Objective - Rewrite the lines below as a Markdown table with two columns, Row and Line. Number each row and leave out blank lines.

-- Begin --

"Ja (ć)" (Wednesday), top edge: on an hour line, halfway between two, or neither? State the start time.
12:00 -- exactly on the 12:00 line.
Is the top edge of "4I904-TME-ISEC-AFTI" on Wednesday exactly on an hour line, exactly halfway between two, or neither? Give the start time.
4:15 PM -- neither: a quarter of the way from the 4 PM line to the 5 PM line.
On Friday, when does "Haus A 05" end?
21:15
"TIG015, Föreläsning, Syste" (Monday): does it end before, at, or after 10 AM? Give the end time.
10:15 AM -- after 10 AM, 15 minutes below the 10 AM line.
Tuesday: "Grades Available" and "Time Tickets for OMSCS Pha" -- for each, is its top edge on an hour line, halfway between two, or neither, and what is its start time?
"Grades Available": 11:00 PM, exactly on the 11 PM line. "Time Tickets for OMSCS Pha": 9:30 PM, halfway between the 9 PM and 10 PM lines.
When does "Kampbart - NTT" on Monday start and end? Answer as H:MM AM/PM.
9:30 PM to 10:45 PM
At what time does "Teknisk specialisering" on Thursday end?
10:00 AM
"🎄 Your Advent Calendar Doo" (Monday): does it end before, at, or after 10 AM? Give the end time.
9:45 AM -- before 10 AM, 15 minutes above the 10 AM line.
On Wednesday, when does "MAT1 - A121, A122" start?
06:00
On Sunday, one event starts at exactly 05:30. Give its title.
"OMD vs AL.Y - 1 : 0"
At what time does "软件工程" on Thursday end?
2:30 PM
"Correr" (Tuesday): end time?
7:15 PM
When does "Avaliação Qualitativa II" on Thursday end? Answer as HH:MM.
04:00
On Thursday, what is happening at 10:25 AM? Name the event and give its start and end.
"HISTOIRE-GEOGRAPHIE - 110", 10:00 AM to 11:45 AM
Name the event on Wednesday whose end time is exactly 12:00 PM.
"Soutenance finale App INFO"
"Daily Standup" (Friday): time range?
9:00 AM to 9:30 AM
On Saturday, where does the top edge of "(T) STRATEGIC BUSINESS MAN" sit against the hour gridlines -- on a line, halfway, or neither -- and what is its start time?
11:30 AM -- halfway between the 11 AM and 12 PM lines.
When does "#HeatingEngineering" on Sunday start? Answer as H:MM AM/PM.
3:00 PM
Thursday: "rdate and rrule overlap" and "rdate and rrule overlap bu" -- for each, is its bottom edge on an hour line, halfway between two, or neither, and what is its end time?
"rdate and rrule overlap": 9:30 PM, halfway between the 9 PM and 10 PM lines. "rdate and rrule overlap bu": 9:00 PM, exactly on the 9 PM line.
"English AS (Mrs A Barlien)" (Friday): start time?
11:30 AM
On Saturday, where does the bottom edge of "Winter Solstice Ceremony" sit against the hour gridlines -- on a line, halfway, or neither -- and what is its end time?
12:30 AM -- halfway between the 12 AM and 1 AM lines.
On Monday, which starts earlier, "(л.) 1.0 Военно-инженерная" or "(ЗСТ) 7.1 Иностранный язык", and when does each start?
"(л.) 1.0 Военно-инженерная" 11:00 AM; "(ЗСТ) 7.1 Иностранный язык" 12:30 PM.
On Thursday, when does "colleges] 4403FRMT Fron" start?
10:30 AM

-- End --

Response -
| Row | Line |
|---|---|
| 1 | "Ja (ć)" (Wednesday), top edge: on an hour line, halfway between two, or neither? State the start time. |
| 2 | 12:00 -- exactly on the 12:00 line. |
| 3 | Is the top edge of "4I904-TME-ISEC-AFTI" on Wednesday exactly on an hour line, exactly halfway between two, or neither? Give the start time. |
| 4 | 4:15 PM -- neither: a quarter of the way from the 4 PM line to the 5 PM line. |
| 5 | On Friday, when does "Haus A 05" end? |
| 6 | 21:15 |
| 7 | "TIG015, Föreläsning, Syste" (Monday): does it end before, at, or after 10 AM? Give the end time. |
| 8 | 10:15 AM -- after 10 AM, 15 minutes below the 10 AM line. |
| 9 | Tuesday: "Grades Available" and "Time Tickets for OMSCS Pha" -- for each, is its top edge on an hour line, halfway between two, or neither, and what is its start time? |
| 10 | "Grades Available": 11:00 PM, exactly on the 11 PM line. "Time Tickets for OMSCS Pha": 9:30 PM, halfway between the 9 PM and 10 PM lines. |
| 11 | When does "Kampbart - NTT" on Monday start and end? Answer as H:MM AM/PM. |
| 12 | 9:30 PM to 10:45 PM |
| 13 | At what time does "Teknisk specialisering" on Thursday end? |
| 14 | 10:00 AM |
| 15 | "🎄 Your Advent Calendar Doo" (Monday): does it end before, at, or after 10 AM? Give the end time. |
| 16 | 9:45 AM -- before 10 AM, 15 minutes above the 10 AM line. |
| 17 | On Wednesday, when does "MAT1 - A121, A122" start? |
| 18 | 06:00 |
| 19 | On Sunday, one event starts at exactly 05:30. Give its title. |
| 20 | "OMD vs AL.Y - 1 : 0" |
| 21 | At what time does "软件工程" on Thursday end? |
| 22 | 2:30 PM |
| 23 | "Correr" (Tuesday): end time? |
| 24 | 7:15 PM |
| 25 | When does "Avaliação Qualitativa II" on Thursday end? Answer as HH:MM. |
| 26 | 04:00 |
| 27 | On Thursday, what is happening at 10:25 AM? Name the event and give its start and end. |
| 28 | "HISTOIRE-GEOGRAPHIE - 110", 10:00 AM to 11:45 AM |
| 29 | Name the event on Wednesday whose end time is exactly 12:00 PM. |
| 30 | "Soutenance finale App INFO" |
| 31 | "Daily Standup" (Friday): time range? |
| 32 | 9:00 AM to 9:30 AM |
| 33 | On Saturday, where does the top edge of "(T) STRATEGIC BUSINESS MAN" sit against the hour gridlines -- on a line, halfway, or neither -- and what is its start time? |
| 34 | 11:30 AM -- halfway between the 11 AM and 12 PM lines. |
| 35 | When does "#HeatingEngineering" on Sunday start? Answer as H:MM AM/PM. |
| 36 | 3:00 PM |
| 37 | Thursday: "rdate and rrule overlap" and "rdate and rrule overlap bu" -- for each, is its bottom edge on an hour line, halfway between two, or neither, and what is its end time? |
| 38 | "rdate and rrule overlap": 9:30 PM, halfway between the 9 PM and 10 PM lines. "rdate and rrule overlap bu": 9:00 PM, exactly on the 9 PM line. |
| 39 | "English AS (Mrs A Barlien)" (Friday): start time? |
| 40 | 11:30 AM |
| 41 | On Saturday, where does the bottom edge of "Winter Solstice Ceremony" sit against the hour gridlines -- on a line, halfway, or neither -- and what is its end time? |
| 42 | 12:30 AM -- halfway between the 12 AM and 1 AM lines. |
| 43 | On Monday, which starts earlier, "(л.) 1.0 Военно-инженерная" or "(ЗСТ) 7.1 Иностранный язык", and when does each start? |
| 44 | "(л.) 1.0 Военно-инженерная" 11:00 AM; "(ЗСТ) 7.1 Иностранный язык" 12:30 PM. |
| 45 | On Thursday, when does "colleges] 4403FRMT Fron" start? |
| 46 | 10:30 AM |